Vincent Defrasne, héros des JO de Turin 2006 après avoir terrassé la légende Ole Einar Bjorndalen, revient sur l'impact psychologique d'une telle performance : « Remporter ce relais, c'est un signal fort que tu envoies à toute une équipe, tout un sport, tout un pays. C'est plus qu'une médaille d'or, ça lance tout le monde, les filles, les garçons. Le risque quand une équipe tarde à faire un podium, c'est que ça devienne pesant. Là, au contraire, tu décomplexes directement les deux groupes, c'est tout bénéfice. »
Des favoris annoncés pour les épreuves individuelles
Fort de cette réussite collective, Éric Perrot se présente ce mardi comme le grand favori de l'individuel. « Éric a fait une course de maître sur le relais, tout en maîtrise, avec un très bon temps de ski », savoure son entraîneur Simon Fourcade, toujours impressionné par la maturité, à seulement 24 ans, de notre atout masculin numéro un. En revanche, les doutes persistent quant à un septième podium olympique en carrière pour Quentin Fillon Maillet, après ses difficultés au tir dimanche.
Le mot « doute » semble quant à lui totalement étranger à Lou Jeanmonnot et Julia Simon, absolument royales sur le relais mixte, et qui font trembler la concurrence à l'approche de l'individuelle dames de mercredi. « On a deux filles qui sont prêtes, c'est une certitude, valide Cyril Burdet, entraîneur de l'équipe de France féminine. Et je sais que toutes celles qui ont regardé ça ont vraiment envie de profiter de la fête. »
Une domination construite sur la maîtrise et l'humilité
Ne comptez pas sur Stéphane Bouthiaux pour attiser l'enthousiasme provoqué par le récital de la deuxième partie de relais : « Jusqu'au dernier tir debout, c'était sous haute tension, et toutes les courses des Jeux vont être comme ça jusqu'au bout. » S'il a tenu à « rappeler à l'humilité » ses troupes en vue de ces JO, Cyril Burdet livre la clé de la domination annoncée du biathlon français en Italie.
« Tout l'environnement nous poussait à complexifier les choses mais dimanche, j'ai simplement vu quatre biathlètes français faire ce qu'ils savent faire de très bien, décrypte-t-il.

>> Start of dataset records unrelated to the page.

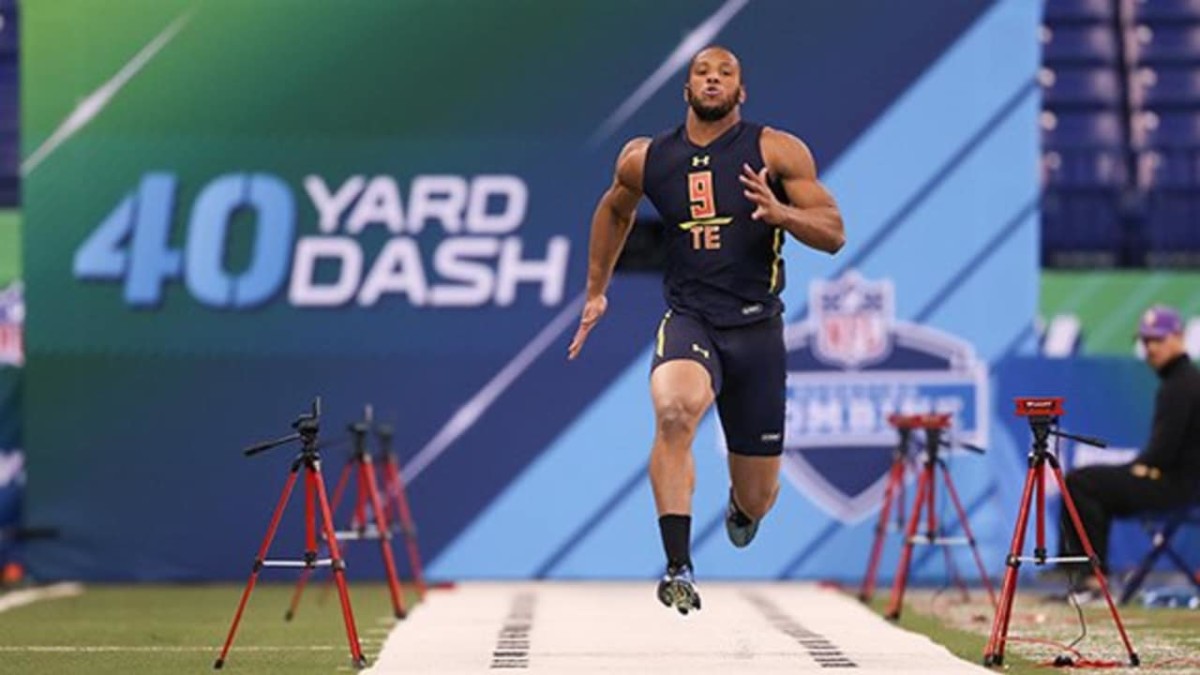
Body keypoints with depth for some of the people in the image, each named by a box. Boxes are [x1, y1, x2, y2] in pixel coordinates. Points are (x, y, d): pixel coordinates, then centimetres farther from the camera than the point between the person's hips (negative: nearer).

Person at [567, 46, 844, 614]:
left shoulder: (777, 151, -3)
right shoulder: (645, 159, 5)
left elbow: (834, 234, -5)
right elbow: (615, 209, 26)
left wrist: (780, 212, -23)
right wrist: (596, 290, 29)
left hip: (756, 327, 0)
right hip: (688, 319, 0)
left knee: (756, 497, 8)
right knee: (674, 412, -36)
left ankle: (741, 505, 50)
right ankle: (679, 570, -34)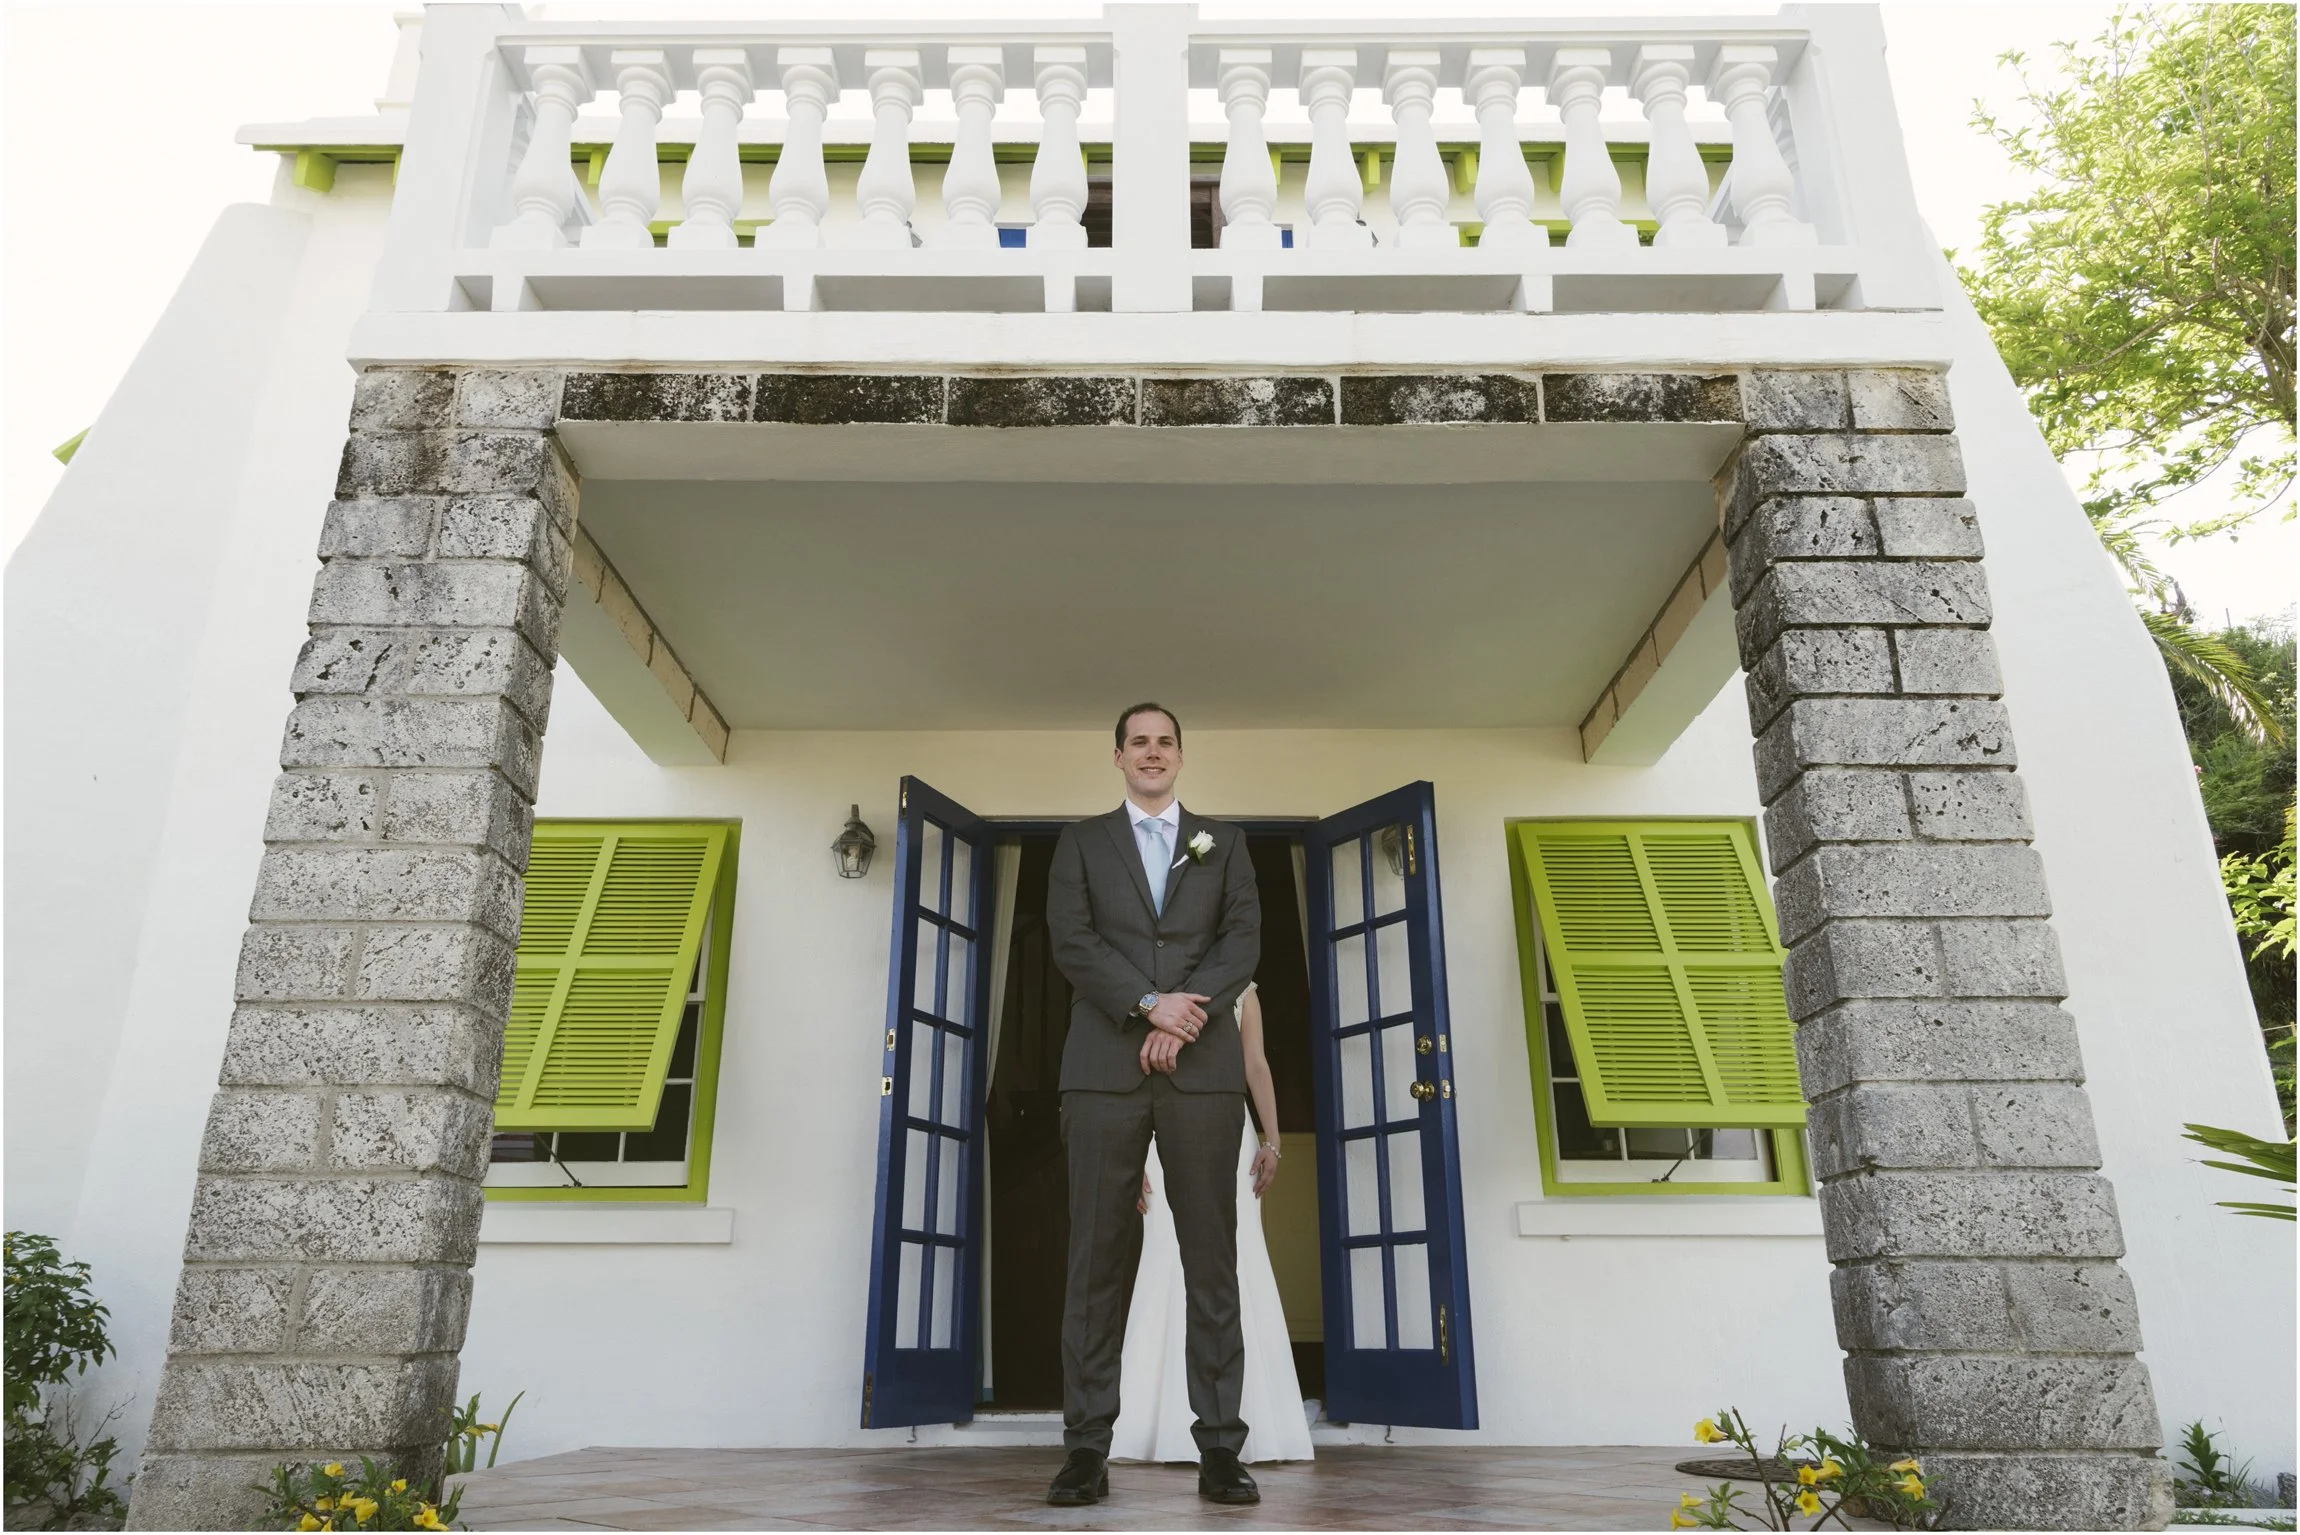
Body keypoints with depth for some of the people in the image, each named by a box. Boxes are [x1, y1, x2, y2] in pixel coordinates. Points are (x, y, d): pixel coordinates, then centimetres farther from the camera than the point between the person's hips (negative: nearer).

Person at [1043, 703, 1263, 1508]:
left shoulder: (1223, 842, 15)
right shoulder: (1082, 841, 13)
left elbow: (1243, 940, 4)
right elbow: (1071, 941, 0)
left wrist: (1183, 1020, -10)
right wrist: (1150, 1004, -12)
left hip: (1203, 1068, 1)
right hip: (1104, 1069, 0)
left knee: (1212, 1257, 1)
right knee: (1098, 1256, 0)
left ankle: (1220, 1448, 8)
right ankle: (1086, 1448, 6)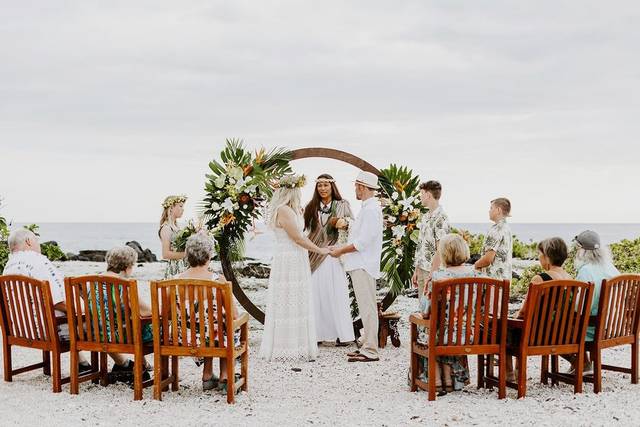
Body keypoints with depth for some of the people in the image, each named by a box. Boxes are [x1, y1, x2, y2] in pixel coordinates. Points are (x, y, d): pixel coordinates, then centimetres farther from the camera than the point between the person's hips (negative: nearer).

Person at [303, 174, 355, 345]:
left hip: (333, 255, -2)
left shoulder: (342, 205, 7)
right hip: (314, 256, 2)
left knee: (336, 294, -4)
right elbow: (304, 229, 12)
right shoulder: (311, 207, 11)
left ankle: (342, 334, 0)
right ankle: (316, 333, 3)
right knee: (315, 294, -1)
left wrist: (345, 223, -21)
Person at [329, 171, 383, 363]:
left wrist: (341, 251, -11)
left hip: (364, 266, -10)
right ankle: (368, 346, 19)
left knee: (367, 307, -8)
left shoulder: (371, 209, -15)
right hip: (361, 265, 10)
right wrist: (342, 248, 18)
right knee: (366, 307, 13)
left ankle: (370, 351, -5)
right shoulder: (368, 208, 17)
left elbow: (363, 242, -20)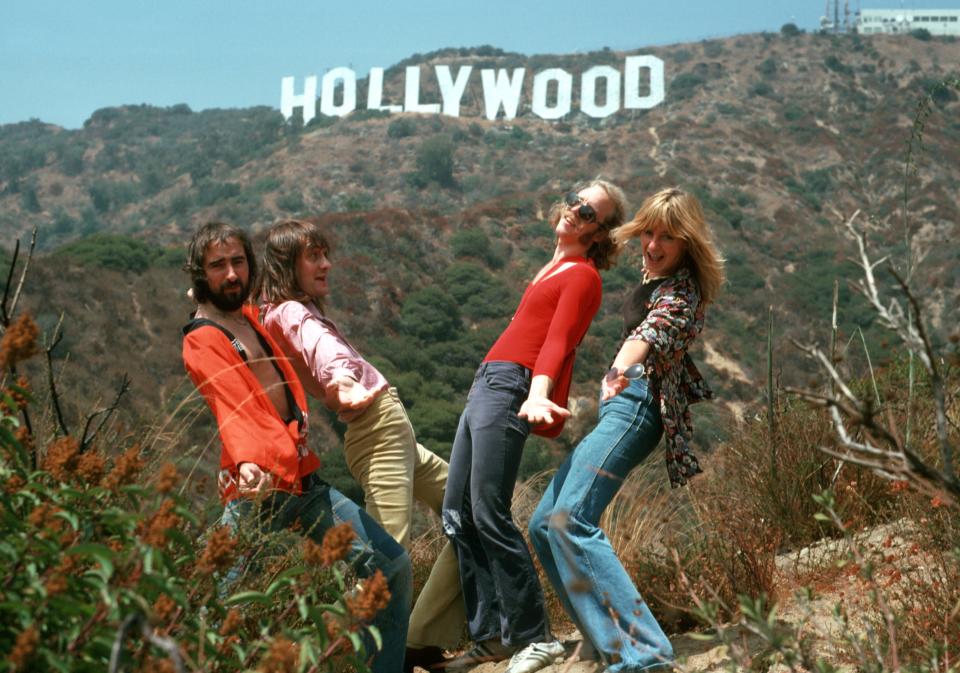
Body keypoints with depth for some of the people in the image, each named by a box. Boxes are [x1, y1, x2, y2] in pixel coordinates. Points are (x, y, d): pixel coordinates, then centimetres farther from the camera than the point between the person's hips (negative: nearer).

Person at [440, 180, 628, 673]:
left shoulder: (582, 276, -4)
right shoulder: (556, 269, 22)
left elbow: (558, 342, -17)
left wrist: (538, 394, -32)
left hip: (509, 389, -9)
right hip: (484, 387, 9)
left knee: (489, 515, -16)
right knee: (456, 516, 6)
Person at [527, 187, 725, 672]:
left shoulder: (681, 288, -11)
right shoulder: (655, 277, 15)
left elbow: (657, 326, -36)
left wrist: (622, 368, -55)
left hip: (635, 402, -10)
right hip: (617, 406, 10)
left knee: (571, 520, -26)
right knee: (544, 525, 8)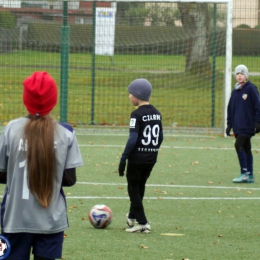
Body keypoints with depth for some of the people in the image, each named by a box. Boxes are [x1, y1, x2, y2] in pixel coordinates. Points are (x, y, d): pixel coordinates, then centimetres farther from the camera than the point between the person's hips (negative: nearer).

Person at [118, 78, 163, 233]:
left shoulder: (137, 115, -15)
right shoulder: (157, 113, 7)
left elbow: (133, 139, -20)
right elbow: (160, 137, 12)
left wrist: (123, 158, -15)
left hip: (137, 158, -7)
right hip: (151, 159, 7)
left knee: (133, 189, 4)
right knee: (140, 186, 22)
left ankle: (142, 223, -2)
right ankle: (132, 216, 37)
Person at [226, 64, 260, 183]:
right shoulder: (235, 91, 13)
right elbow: (230, 108, 19)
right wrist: (229, 124, 16)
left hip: (248, 124, -7)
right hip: (238, 126, 7)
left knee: (239, 145, -17)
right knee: (246, 149, 8)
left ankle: (244, 173, -14)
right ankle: (250, 176, 11)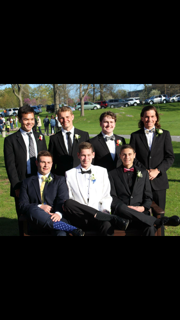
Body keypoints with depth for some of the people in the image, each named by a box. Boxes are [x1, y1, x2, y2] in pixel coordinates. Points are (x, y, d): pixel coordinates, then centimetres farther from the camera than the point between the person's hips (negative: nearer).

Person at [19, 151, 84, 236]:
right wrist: (40, 207, -9)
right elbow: (22, 206, 10)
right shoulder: (27, 182, 21)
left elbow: (63, 200, 2)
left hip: (55, 216, -1)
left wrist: (58, 213, -20)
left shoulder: (60, 180, 20)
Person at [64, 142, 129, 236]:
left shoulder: (102, 171, 19)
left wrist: (105, 210, -4)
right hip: (80, 218, 3)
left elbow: (107, 196, 15)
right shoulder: (69, 174, 14)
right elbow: (67, 200, 9)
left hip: (99, 216, -3)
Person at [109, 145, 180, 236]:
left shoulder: (143, 172, 21)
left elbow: (148, 196, 17)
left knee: (150, 228, -39)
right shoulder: (113, 174, 14)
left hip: (140, 212, 0)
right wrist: (126, 207, -12)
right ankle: (157, 221, -35)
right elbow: (112, 197, 6)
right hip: (121, 212, 0)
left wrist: (143, 207, -5)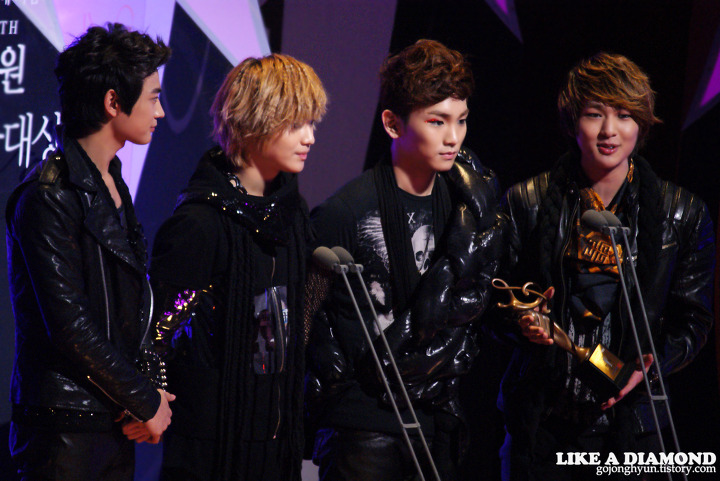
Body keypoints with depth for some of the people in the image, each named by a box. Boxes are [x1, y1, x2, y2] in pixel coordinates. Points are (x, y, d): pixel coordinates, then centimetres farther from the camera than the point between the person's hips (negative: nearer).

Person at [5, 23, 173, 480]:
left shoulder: (112, 185, 16)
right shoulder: (49, 196, -14)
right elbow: (69, 325, -18)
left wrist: (146, 395, 5)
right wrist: (145, 401, -10)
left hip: (114, 422, 8)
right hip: (66, 426, -8)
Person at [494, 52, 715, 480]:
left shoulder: (683, 214, 4)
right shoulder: (527, 204, 5)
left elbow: (693, 320, 5)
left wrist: (651, 365, -13)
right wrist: (520, 322, -13)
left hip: (629, 421, 0)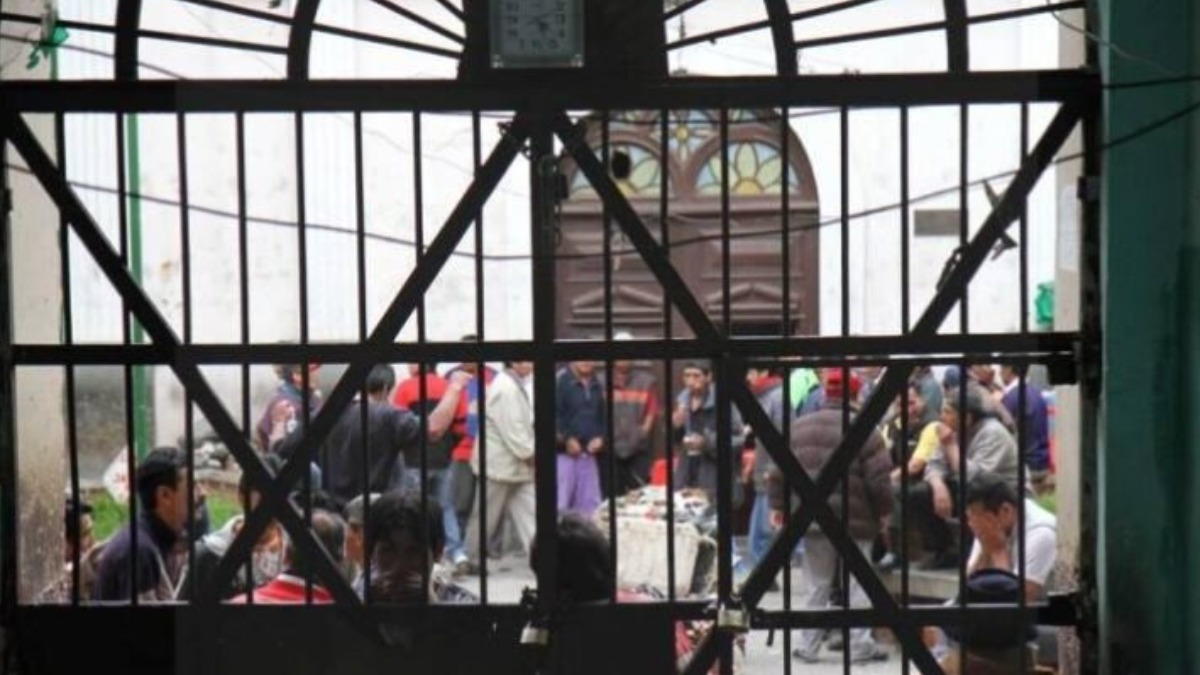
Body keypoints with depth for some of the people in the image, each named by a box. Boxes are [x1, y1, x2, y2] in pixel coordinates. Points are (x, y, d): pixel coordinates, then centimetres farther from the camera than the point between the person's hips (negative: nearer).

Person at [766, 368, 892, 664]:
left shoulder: (799, 427, 7)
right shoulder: (864, 430, -8)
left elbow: (778, 472, 7)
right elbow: (879, 480, -11)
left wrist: (778, 505, 17)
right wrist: (883, 511, 3)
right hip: (854, 518, -4)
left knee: (817, 585, 13)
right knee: (857, 584, 6)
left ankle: (808, 645, 14)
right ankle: (860, 645, 6)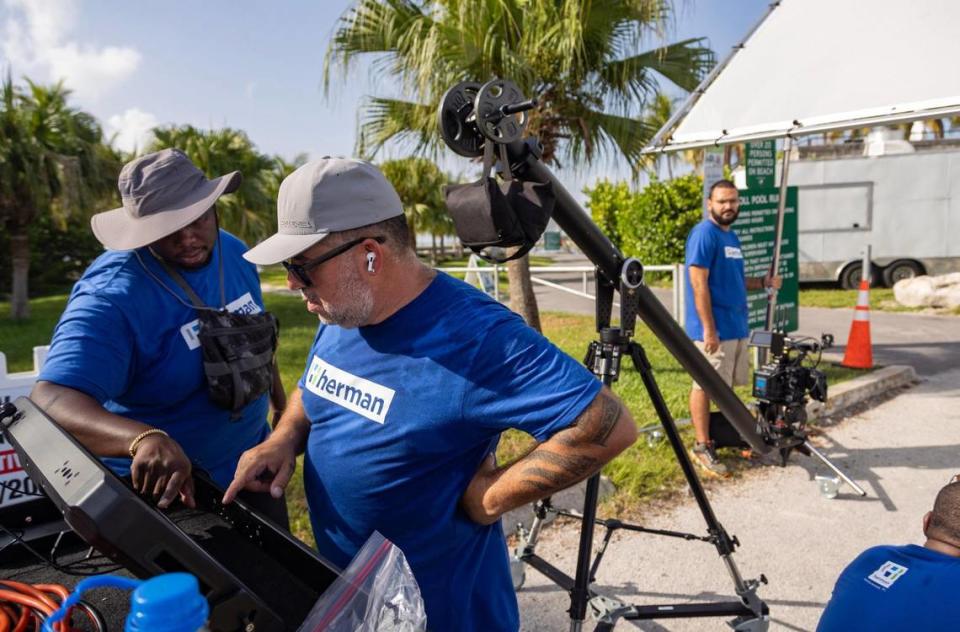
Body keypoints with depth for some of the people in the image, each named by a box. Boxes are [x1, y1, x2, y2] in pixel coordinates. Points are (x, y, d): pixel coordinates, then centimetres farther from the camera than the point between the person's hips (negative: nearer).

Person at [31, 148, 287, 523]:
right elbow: (51, 399, -38)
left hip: (252, 465, 6)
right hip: (160, 490, -6)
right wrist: (144, 438, -55)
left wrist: (282, 406, 19)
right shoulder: (112, 296, -27)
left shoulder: (234, 253, -5)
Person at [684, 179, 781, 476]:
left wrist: (763, 282, 8)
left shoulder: (731, 236, 16)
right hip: (714, 329, -9)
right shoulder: (704, 234, -12)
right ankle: (702, 447, 5)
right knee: (705, 386, -2)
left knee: (727, 386, 15)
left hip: (737, 326, 9)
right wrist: (709, 328, -22)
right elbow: (699, 283, -18)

Il n'y a pas eu d'exploit, mais c'est comme ça qu'on réussira des grandes choses. » Franchement, la razzia qui se prépare risque d'être plus proche des treize médailles des Mondiaux 2025 de Lenzerheide que des sept de Pékin. L'histoire olympique du biathlon français s'apprête peut-être à connaître son chapitre le plus glorieux.